» The task
List every line below that contains the word "terhadap".

--- --- ---

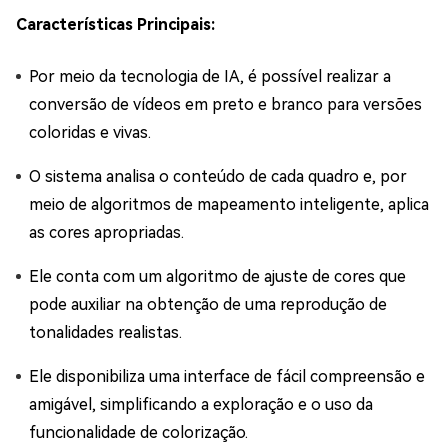
Características Principais:
Por meio da tecnologia de IA, é possível realizar a
conversão de vídeos em preto e branco para versões
coloridas e vivas.
O sistema analisa o conteúdo de cada quadro e, por
meio de algoritmos de mapeamento inteligente, aplica
as cores apropriadas.
Ele conta com um algoritmo de ajuste de cores que
pode auxiliar na obtenção de uma reprodução de
tonalidades realistas.
Ele disponibiliza uma interface de fácil compreensão e
amigável, simplificando a exploração e o uso da
funcionalidade de colorização.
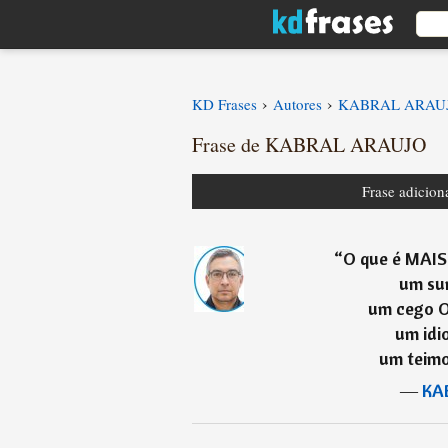
›
›
KD Frases
Autores
KABRAL ARAU
Frase de KABRAL ARAUJO
Frase adicio
“
O que é MAIS 
um su
um cego 
um idi
um teim
―
KA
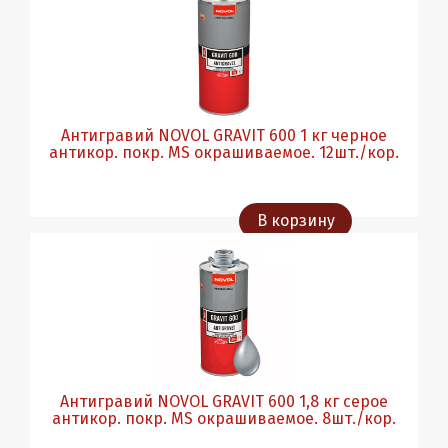
Антигравий NOVOL GRAVIT 600 1 кг черное
антикор. покр. MS окрашиваемое. 12шт./кор.
В корзину
Антигравий NOVOL GRAVIT 600 1,8 кг серое
антикор. покр. MS окрашиваемое. 8шт./кор.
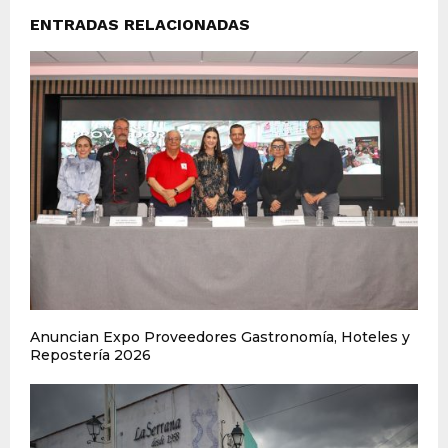
ENTRADAS RELACIONADAS
Anuncian Expo Proveedores Gastronomía, Hoteles y
Repostería 2026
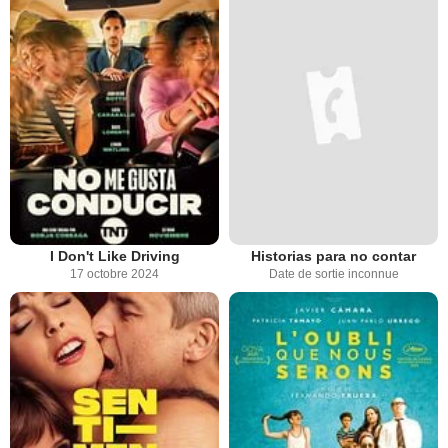
I Don't Like Driving
Historias para no contar
17 octobre 2024
Date de sortie inconnue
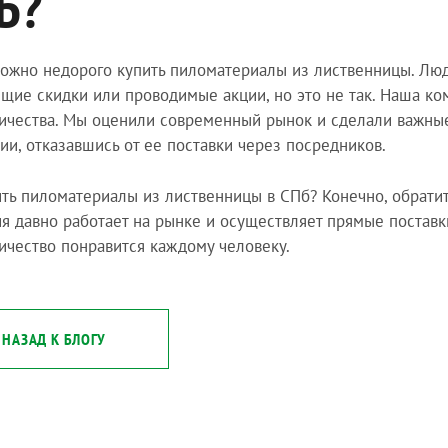
Б?
ожно недорого купить пиломатериалы из лиственницы. Люди
щие скидки или проводимые акции, но это не так. Наша ко
ичества. Мы оценили современный рынок и сделали важные
ии, отказавшись от ее поставки через посредников.
ить пиломатериалы из лиственницы в СПб? Конечно, обрат
я давно работает на рынке и осуществляет прямые поставки
ичество понравится каждому человеку.
НАЗАД К БЛОГУ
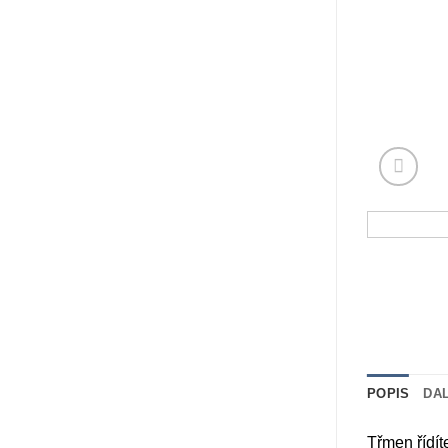
POPIS
DA
Třmen řídít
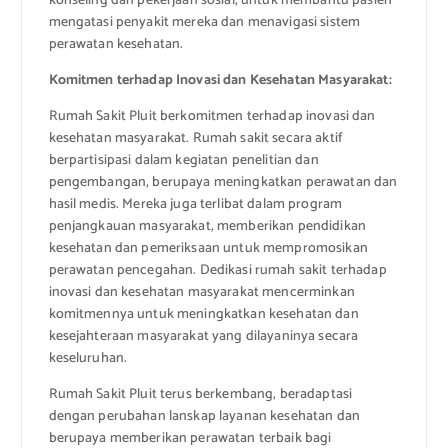
konseling dan pekerjaan sosial, untuk membantu pasien
mengatasi penyakit mereka dan menavigasi sistem
perawatan kesehatan.
Komitmen terhadap Inovasi dan Kesehatan Masyarakat:
Rumah Sakit Pluit berkomitmen terhadap inovasi dan
kesehatan masyarakat. Rumah sakit secara aktif
berpartisipasi dalam kegiatan penelitian dan
pengembangan, berupaya meningkatkan perawatan dan
hasil medis. Mereka juga terlibat dalam program
penjangkauan masyarakat, memberikan pendidikan
kesehatan dan pemeriksaan untuk mempromosikan
perawatan pencegahan. Dedikasi rumah sakit terhadap
inovasi dan kesehatan masyarakat mencerminkan
komitmennya untuk meningkatkan kesehatan dan
kesejahteraan masyarakat yang dilayaninya secara
keseluruhan.
Rumah Sakit Pluit terus berkembang, beradaptasi
dengan perubahan lanskap layanan kesehatan dan
berupaya memberikan perawatan terbaik bagi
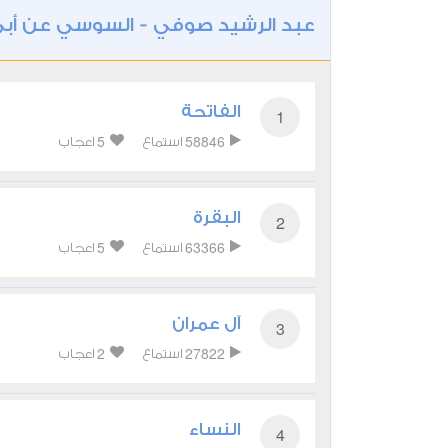
عبد الرشيد صوفي - السوسي عن أبي
الفاتحة
1
5
58846
استماع
اعجاب
البقرة
2
5
63366
استماع
اعجاب
آل عمران
3
2
27822
استماع
اعجاب
النساء
4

--- --- ---

» The completed task
Komitmen terhadap Inovasi dan Kesehatan Masyarakat:
Rumah Sakit Pluit berkomitmen terhadap inovasi dan
perawatan pencegahan. Dedikasi rumah sakit terhadap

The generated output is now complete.